Independent Workers Union of Ireland
- Founded: 2003
- Headquarters: Cork, Ireland
- Location: Ireland;
- Key people: Cristina Diamant (President); Jamie Murphy (National Secretary);
- Website: www.union.ie

= Independent Workers Union of Ireland =

Trade union

The Independent Workers Union of Ireland (IWU) is a trade union in Ireland with its headquarters in Cork City. It was formed by Irish workers dissatisfied with the trade union movement in Ireland which it states, has "become nothing more than an arm of the state and management." It has over 1,000 paying members organised in 7 Branches in Ireland and is affiliated to the ideals of early Irish trade unionists such as James Connolly and Jim Larkin. It is not affiliated to the main Trade Union Umbrella body the ICTU.

== Campaigns ==

The IWU and its members campaigned against the Treaty of Lisbon and continue to campaign vigorously against austerity measures.

=== Iceland ===

In 2023, IWU was involved in a protracted industrial dispute with Metron Stores Ltd, the Irish franchisee of Iceland Foods. In January 2023, the Republic of Ireland branch of Iceland Foods UK transferred its operations to Metron Stores Ltd, and over the following months, a series of payroll issues developed that led to workers going unpaid. This, in the context of doubt and uncertainty about the brand's future, and a number of other grievances related to governance, pay and conditions, led to widespread dissatisfaction among the employees. In May, the IWU successfully balloted its members at a number of Iceland stores in Dublin for industrial action, with strike action taking place the following week.

After a series of further developments, including a product recall by the FSAI, Metron Stores sought the protection of the courts and entered examinership in May. A number of stores were closed throughout the country with many workers being placed on temporary lay-off. In response, workers occupied several stores with the support of the IWU in a widely publicised national dispute lasting for over 90 days. The IWU continued to negotiate with the examiner demanding the reimbursement of the workers for all outstanding payments, including redundancy payments. In September 2023, Metron Stores entered liquidation and all of the remaining stores in the Republic of Ireland were closed.

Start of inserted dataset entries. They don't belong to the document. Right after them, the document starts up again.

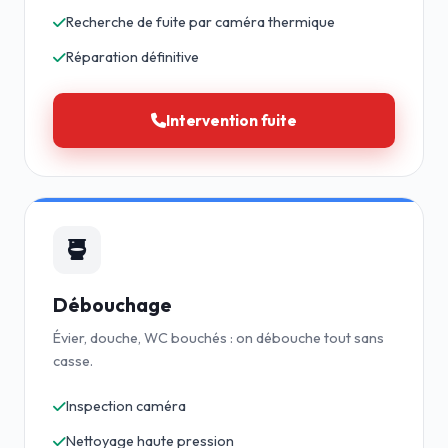
Recherche de fuite par caméra thermique
Réparation définitive
Intervention fuite
Débouchage
Évier, douche, WC bouchés : on débouche tout sans
casse.
Inspection caméra
Nettoyage haute pression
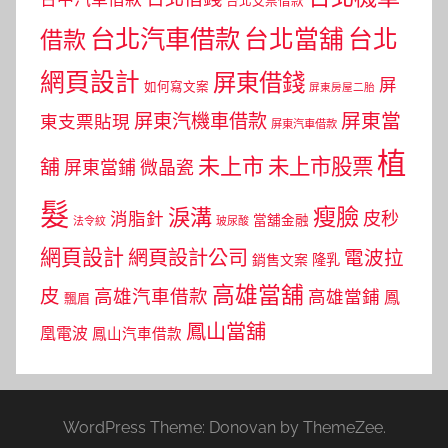
台北支票借款
台北汽車借款
台北當舖
台北
借款
網頁設計
屏東借錢
屏
如何寫文案
屏東房屋二胎
屏東當
屏東汽機車借款
東支票貼現
屏東汽車借款
植
未上市
未上市股票
舖
屏東當鋪
微晶瓷
髮
瘦臉
淚溝
皮秒
消脂針
當舖金融
法令紋
玻尿酸
網頁設計
網頁設計公司
電波拉
銷售文案
隆乳
高雄當舖
皮
高雄汽車借款
高雄當鋪
鳳
飄眉
鳳山當舖
凰電波
鳳山汽車借款
WordPress Theme: Donovan by ThemeZee.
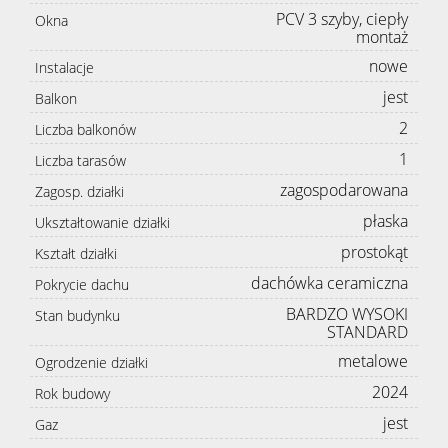
PCV 3 szyby, ciepły
Okna
montaż
nowe
Instalacje
jest
Balkon
2
Liczba balkonów
1
Liczba tarasów
zagospodarowana
Zagosp. działki
płaska
Ukształtowanie działki
prostokąt
Kształt działki
dachówka ceramiczna
Pokrycie dachu
BARDZO WYSOKI
Stan budynku
STANDARD
metalowe
Ogrodzenie działki
2024
Rok budowy
jest
Gaz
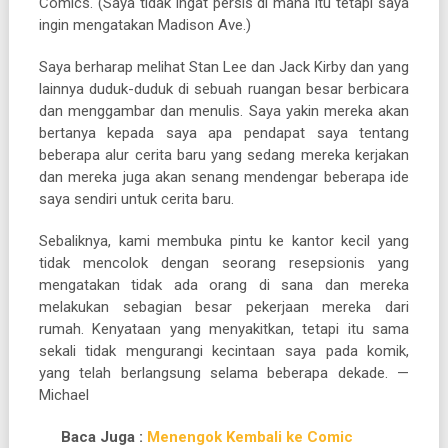
Comics. (Saya tidak ingat persis di mana itu tetapi saya
ingin mengatakan Madison Ave.)
Saya berharap melihat Stan Lee dan Jack Kirby dan yang
lainnya duduk-duduk di sebuah ruangan besar berbicara
dan menggambar dan menulis. Saya yakin mereka akan
bertanya kepada saya apa pendapat saya tentang
beberapa alur cerita baru yang sedang mereka kerjakan
dan mereka juga akan senang mendengar beberapa ide
saya sendiri untuk cerita baru.
Sebaliknya, kami membuka pintu ke kantor kecil yang
tidak mencolok dengan seorang resepsionis yang
mengatakan tidak ada orang di sana dan mereka
melakukan sebagian besar pekerjaan mereka dari
rumah. Kenyataan yang menyakitkan, tetapi itu sama
sekali tidak mengurangi kecintaan saya pada komik,
yang telah berlangsung selama beberapa dekade. —
Michael
Baca Juga :
Menengok Kembali ke Comic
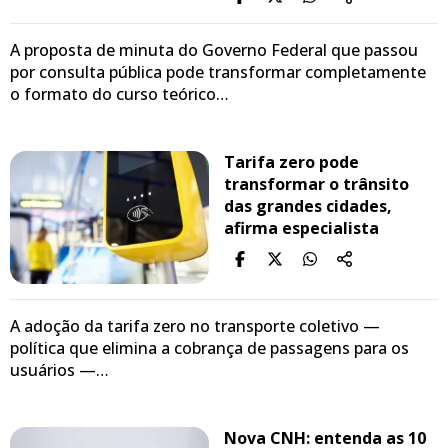
A proposta de minuta do Governo Federal que passou
por consulta pública pode transformar completamente
o formato do curso teórico…
Tarifa zero pode
transformar o trânsito
das grandes cidades,
afirma especialista
A adoção da tarifa zero no transporte coletivo —
política que elimina a cobrança de passagens para os
usuários —…
Nova CNH: entenda as 10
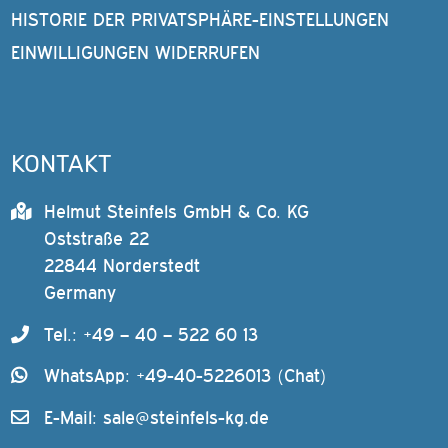
HISTORIE DER PRIVATSPHÄRE-EINSTELLUNGEN
EINWILLIGUNGEN WIDERRUFEN
KONTAKT
Helmut Steinfels GmbH & Co. KG
Oststraße 22
22844 Norderstedt
Germany
Tel.: +49 – 40 – 522 60 13
WhatsApp: +49-40-5226013 (Chat)
E-Mail:
sale@steinfels-kg.de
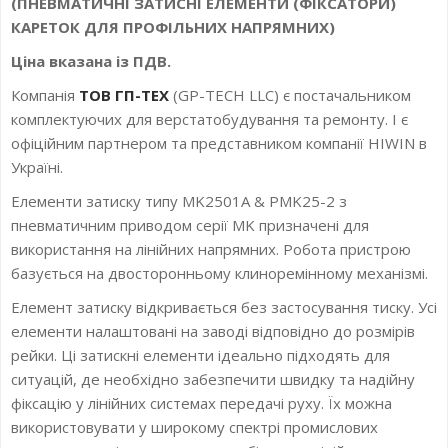
(ПНЕВМАТИЧНІ ЗАТИСНІ ЕЛЕМЕНТИ (ФІКСАТОРИ)
КАРЕТОК ДЛЯ ПРОФІЛЬНИХ НАПРЯМНИХ)
Ціна вказана із ПДВ.
Компанія
ТОВ ГП-ТЕХ
(GP-TECH LLC) є постачальником
комплектуючих для верстатобудування та ремонту. І є
офіційним партнером та представником компанії HIWIN в
Україні.
Елементи затиску типу MK2501A & PMK25-2 з
пневматичним приводом серії MK призначені для
використання на лінійних напрямних. Робота пристрою
базується на двосторонньому клиноремінному механізмі.
Елемент затиску відкривається без застосування тиску. Усі
елементи налаштовані на заводі відповідно до розмірів
рейки. Ці затискні елементи ідеально підходять для
ситуацій, де необхідно забезпечити швидку та надійну
фіксацію у лінійних системах передачі руху. Їх можна
використовувати у широкому спектрі промислових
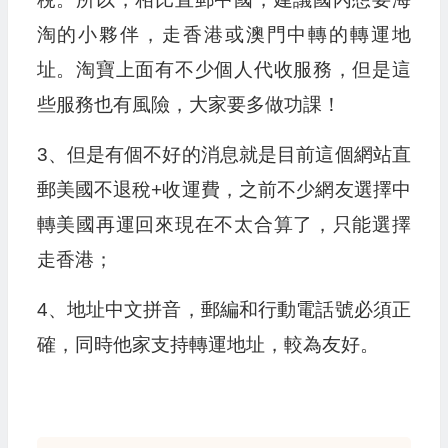
淘的小夥伴，走香港或澳門中轉的轉運地
址。淘寶上面有不少個人代收服務，但是這
些服務也有風險，大家要多做功課！
3、但是有個不好的消息就是目前這個網站直
郵美國不退稅+收運費，之前不少網友選擇中
轉美國再運回來現在不太合算了，只能選擇
走香港；
4、地址中文拼音，郵編和行動電話號必須正
確，同時他家支持轉運地址，較為友好。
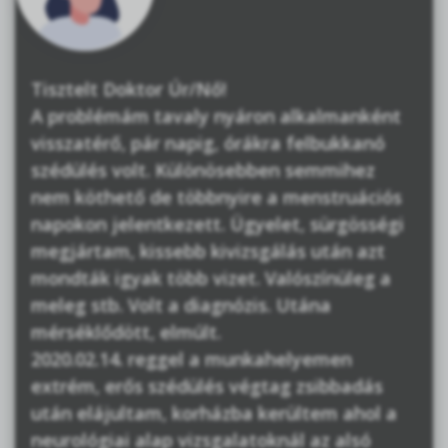
Tisztelt Doktor Úr/Nő!
A problémám tavaly nyáron alkalmanként
visszatérő, pár napig, órákra felbukkanó
szédülés volt. Különösebben semmihez
nem köthető de többnyire a menstruációs
napokon jelentkezett. Ügyelet, sürgösségi
megjártam, kissebb kivizsgálás után azt
mondták igyak több vizet. Valószínüleg a
meleg stb. Volt a diagnózis. Utána
mérséklődött, elmúlt.
2020.02.14. reggel a munkahelyemen
extrém, erős szédülés végtag zsibbadás
után elájultam, korházba kerültem ahol a
neurológiai alap vizsgalatoknál az alsó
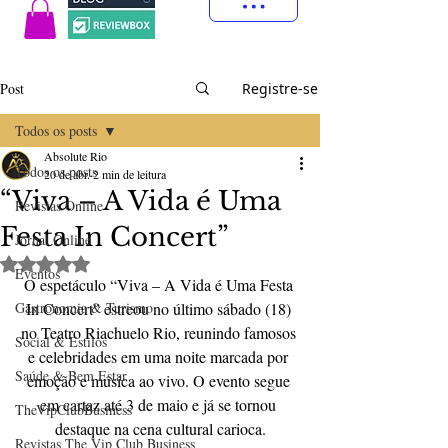
Post
Registre-se
Todos os posts
Absolute Rio
Todos os posts
20 de abr.
2 min de leitura
“Viva – A Vida é Uma
Revistas Online
Festa In Concert”
Jornal Online
Avaliado com NaN de 5 estrelas.
Eventos
O espetáculo “Viva – A Vida é Uma Festa 
Gastronomia & Turismo
In Concert” estreou no último sábado (18) 
no Teatro Riachuelo Rio, reunindo famosos 
Social & Estilos
e celebridades em uma noite marcada por 
Saúde & Bem Estar
emoção e música ao vivo. O evento segue 
em cartaz até 3 de maio e já se tornou 
TheVipClubBusiness
destaque na cena cultural carioca.
Revistas The Vip Club Business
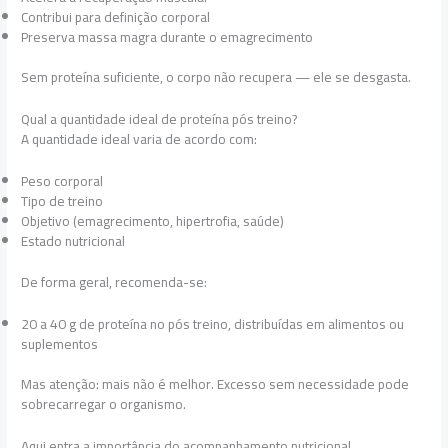
Contribui para definição corporal
Preserva massa magra durante o emagrecimento
Sem proteína suficiente, o corpo não recupera — ele se desgasta.
Qual a quantidade ideal de proteína pós treino?
A quantidade ideal varia de acordo com:
Peso corporal
Tipo de treino
Objetivo (emagrecimento, hipertrofia, saúde)
Estado nutricional
De forma geral, recomenda-se:
20 a 40 g de proteína no pós treino, distribuídas em alimentos ou
suplementos
Mas atenção: mais não é melhor. Excesso sem necessidade pode
sobrecarregar o organismo.
Aqui entra a importância do acompanhamento nutricional.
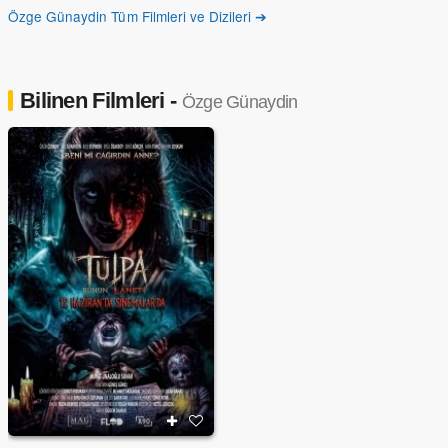
Özge Günaydin Tüm Filmleri ve Dizileri ➔
Bilinen Filmleri -
Özge Günaydin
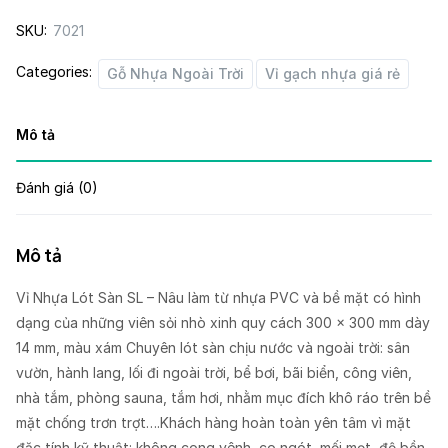
Nâu
SKU:
7021
quantity
Categories:
Gỗ Nhựa Ngoài Trời
Vỉ gạch nhựa giá rẻ
Mô tả
Đánh giá (0)
Mô tả
Vỉ Nhựa Lót Sàn SL – Nâu làm từ nhựa PVC và bề mặt có hình
dạng của những viên sỏi nhò xinh quy cách 300 x 300 mm dày
14 mm, màu xám Chuyên lót sàn chịu nước và ngoài trời: sân
vườn, hành lang, lối đi ngoài trời, bể bơi, bãi biển, công viên,
nhà tắm, phòng sauna, tắm hơi, nhằm mục đích khô ráo trên bề
mặt chống trơn trợt….Khách hàng hoàn toàn yên tâm vì mặt
đặc tính kỹ thuật: không cong vênh, co ngót, mối mọt, độ bền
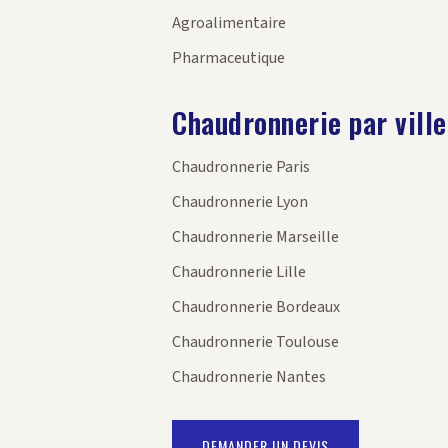
Agroalimentaire
Pharmaceutique
Chaudronnerie par ville
Chaudronnerie Paris
Chaudronnerie Lyon
Chaudronnerie Marseille
Chaudronnerie Lille
Chaudronnerie Bordeaux
Chaudronnerie Toulouse
Chaudronnerie Nantes
DEMANDER UN DEVIS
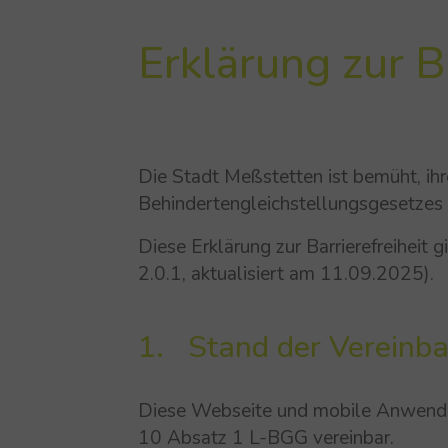
Erklärung zur Ba
Die Stadt Meßstetten ist bemüht, i
Behindertengleichstellungsgesetzes 
Diese Erklärung zur Barrierefreihei
2.0.1, aktualisiert am 11.09.2025).
1. Stand der Vereinba
Diese Webseite und mobile Anwendu
10 Absatz 1 L-BGG vereinbar.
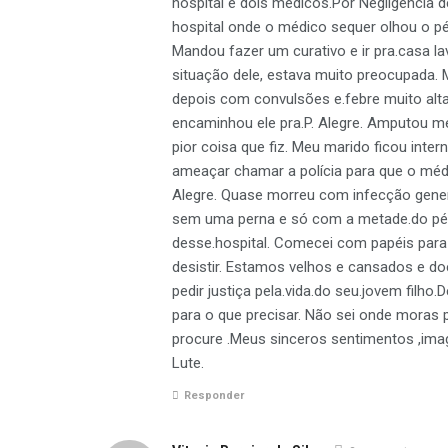
hospital e dois médicos.Por Negligência 
hospital onde o médico sequer olhou o pé
Mandou fazer um curativo e ir pra.casa la
situação dele, estava muito preocupada.
depois com convulsões e.febre muito alt
encaminhou ele pra.P. Alegre. Amputou met
pior coisa que fiz. Meu marido ficou inte
ameaçar chamar a polícia para que o médi
Alegre. Quase morreu com infecção genera
sem uma perna e só com a metade.do pé,
desse.hospital. Comecei com papéis para
desistir. Estamos velhos e cansados e do
pedir justiça pela.vida.do seu.jovem filho
para o que precisar. Não sei onde moras 
procure .Meus sinceros sentimentos ,imagi
Lute.
Responder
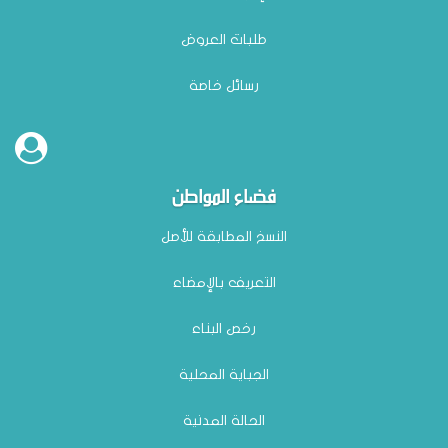
طلبات العروض
رسائل خاصة
فضاء المواطن
النسخ المطابقة للأصل
التعريف بالإمضاء
رخص البناء
الجباية المحلية
الحالة المدنية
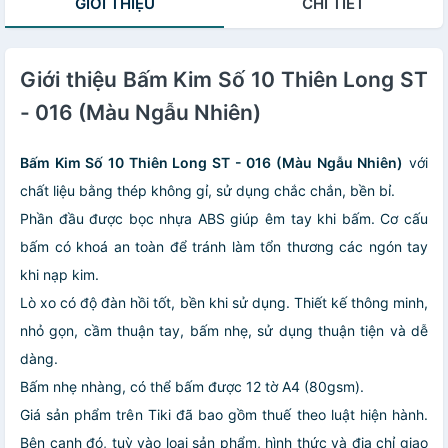
GIỚI THIỆU
CHI TIẾT
Giới thiệu Bấm Kim Số 10 Thiên Long ST
- 016 (Màu Ngẫu Nhiên)
Bấm Kim Số 10 Thiên Long ST - 016 (Màu Ngẫu Nhiên)
với
chất liệu bằng thép không gỉ, sử dụng chắc chắn, bền bỉ.
Phần đầu được bọc nhựa ABS giúp êm tay khi bấm. Cơ cấu
bấm có khoá an toàn để tránh làm tổn thương các ngón tay
khi nạp kim.
Lò xo có độ đàn hồi tốt, bền khi sử dụng. Thiết kế thông minh,
nhỏ gọn, cầm thuận tay, bấm nhẹ, sử dụng thuận tiện và dễ
dàng.
Bấm nhẹ nhàng, có thể bấm được 12 tờ A4 (80gsm).
Giá sản phẩm trên Tiki đã bao gồm thuế theo luật hiện hành.
Bên cạnh đó, tuỳ vào loại sản phẩm, hình thức và địa chỉ giao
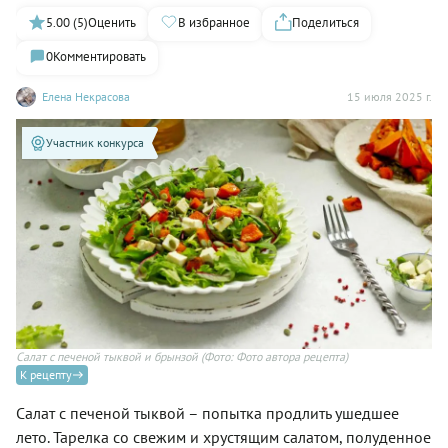
5.00 (5)
Оценить
В избранное
Поделиться
0
Комментировать
Елена Некрасова
15 июля 2025 г.
Участник конкурса
Салат с печеной тыквой и брынзой
(Фото: Фото автора рецепта)
К рецепту
Салат с печеной тыквой – попытка продлить ушедшее
лето. Тарелка со свежим и хрустящим салатом, полуденное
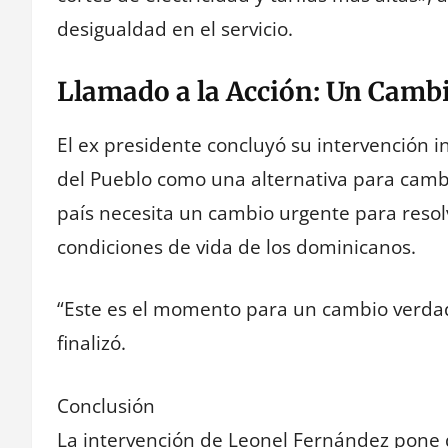
desigualdad en el servicio.
Llamado a la Acción: Un Camb
El ex presidente concluyó su intervención i
del Pueblo como una alternativa para cambi
país necesita un cambio urgente para resolv
condiciones de vida de los dominicanos.
“Este es el momento para un cambio verdade
finalizó.
Conclusión
La intervención de Leonel Fernández pone 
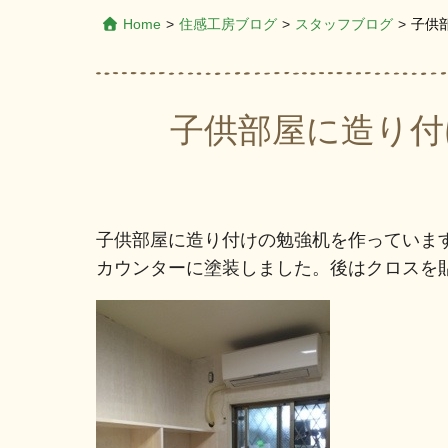
Home
>
住感工房ブログ
>
スタッフブログ
>
子供
子供部屋に造り付
子供部屋に造り付けの勉強机を作っていま
カウンターに塗装しました。後はクロスを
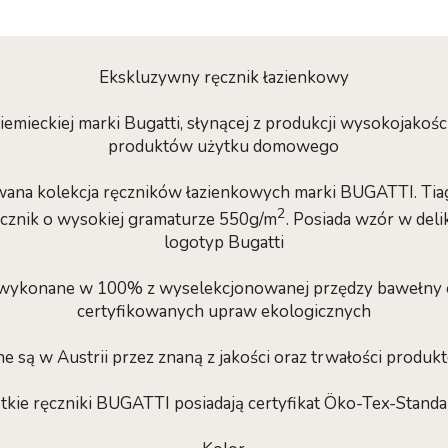
Ekskluzywny ręcznik łazienkowy
niemieckiej marki Bugatti, słynącej z produkcji wysokojakoś
produktów użytku domowego
owana kolekcja ręczników łazienkowych marki BUGATTI. Tiag
2
ęcznik o wysokiej gramaturze 550g/m
. Posiada wzór w deli
logotyp Bugatti
o wykonane w 100% z wyselekcjonowanej przędzy bawełny e
certyfikowanych upraw ekologicznych
e są w Austrii przez znaną z jakości oraz trwałości prod
kie ręczniki BUGATTI posiadają certyfikat Öko-Tex-Stand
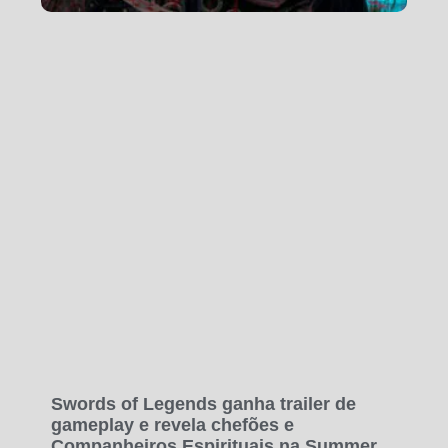
Swords of Legends ganha trailer de
gameplay e revela chefões e
Companheiros Espirituais na Summer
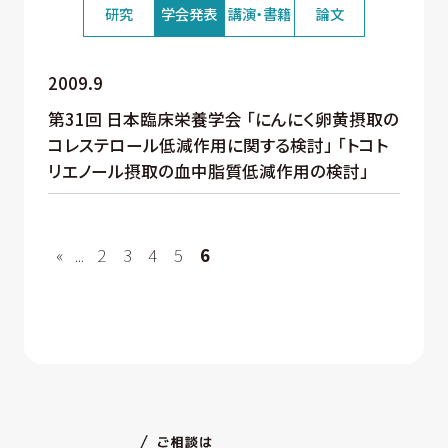
研究
学会発表
講演・書籍
論文
2009.9
第31回 日本臨床栄養学会 「にんにく卵黄摂取の
コレステロール低減作用に関する検討」 「トコト
リエノール摂取の血中脂質低減作用の検討」
«
...
2
3
4
5
6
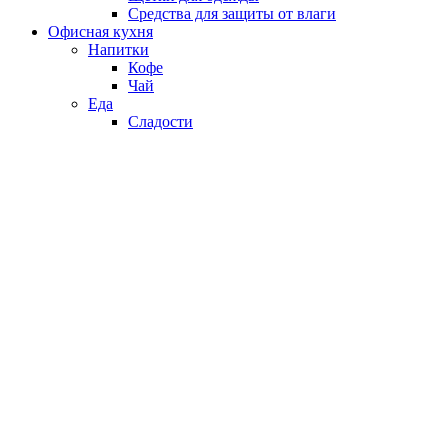
Средства для защиты от влаги
Офисная кухня
Напитки
Кофе
Чай
Еда
Сладости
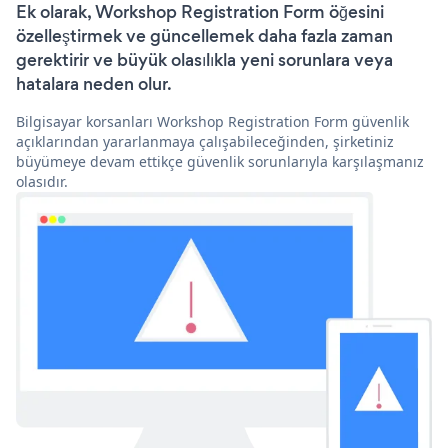
Ek olarak, Workshop Registration Form öğesini
özelleştirmek ve güncellemek daha fazla zaman
gerektirir ve büyük olasılıkla yeni sorunlara veya
hatalara neden olur.
Bilgisayar korsanları Workshop Registration Form güvenlik
açıklarından yararlanmaya çalışabileceğinden, şirketiniz
büyümeye devam ettikçe güvenlik sorunlarıyla karşılaşmanız
olasıdır.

The IWU's industrial campaign was supported by actor Liam Cunningham. A number of politicians raised concerns and queries in Dáil Éireann, including criticisms of the government for failing to intervene in the situation. The President of the IWU, Cristina Diamant, articulated a number of political demands as part of its campaign, including calls for increased funding for WRC inspections of working conditions, as well as new regulations to prevent strategic bankruptcy from being utilised to the expense of workers.